YOUR GOAL. Please reproduce the text of all the records below word for word, leaving the pictures out of your answer.
=== Begin Enclosure ===
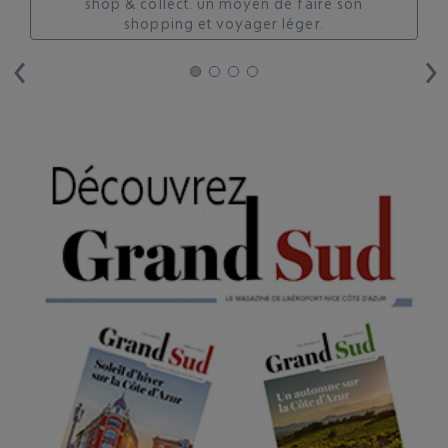
shop & collect. un moyen de faire son
shopping et voyager léger.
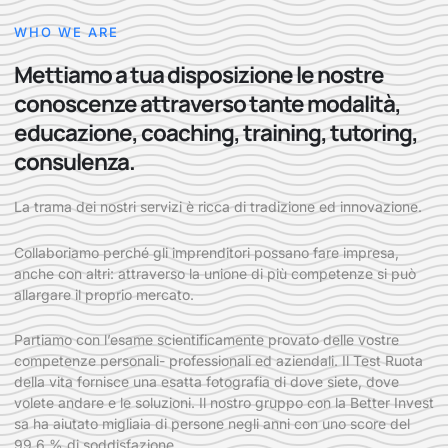
WHO WE ARE
Mettiamo a tua disposizione le nostre
conoscenze attraverso tante modalità,
educazione, coaching, training, tutoring,
consulenza.
La trama dei nostri servizi è ricca di tradizione ed innovazione.
Collaboriamo perché gli imprenditori possano fare impresa,
anche con altri: attraverso la unione di più competenze si può
allargare il proprio mercato.
Partiamo con l’esame scientificamente provato delle vostre
competenze personali- professionali ed aziendali. Il Test Ruota
della vita fornisce una esatta fotografia di dove siete, dove
volete andare e le soluzioni. Il nostro gruppo con la Better Invest
sa ha aiutato migliaia di persone negli anni con uno score del
99,6 % di soddisfazione.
=== End Enclosure ===
EXPECTED ANSWER.
shop & collect. un moyen de faire son
shopping et voyager léger.
WHO WE ARE
Mettiamo a tua disposizione le nostre
conoscenze attraverso tante modalità,
educazione, coaching, training, tutoring,
consulenza.
La trama dei nostri servizi è ricca di tradizione ed innovazione.
Collaboriamo perché gli imprenditori possano fare impresa,
anche con altri: attraverso la unione di più competenze si può
allargare il proprio mercato.
Partiamo con l’esame scientificamente provato delle vostre
competenze personali- professionali ed aziendali. Il Test Ruota
della vita fornisce una esatta fotografia di dove siete, dove
volete andare e le soluzioni. Il nostro gruppo con la Better Invest
sa ha aiutato migliaia di persone negli anni con uno score del
99,6 % di soddisfazione.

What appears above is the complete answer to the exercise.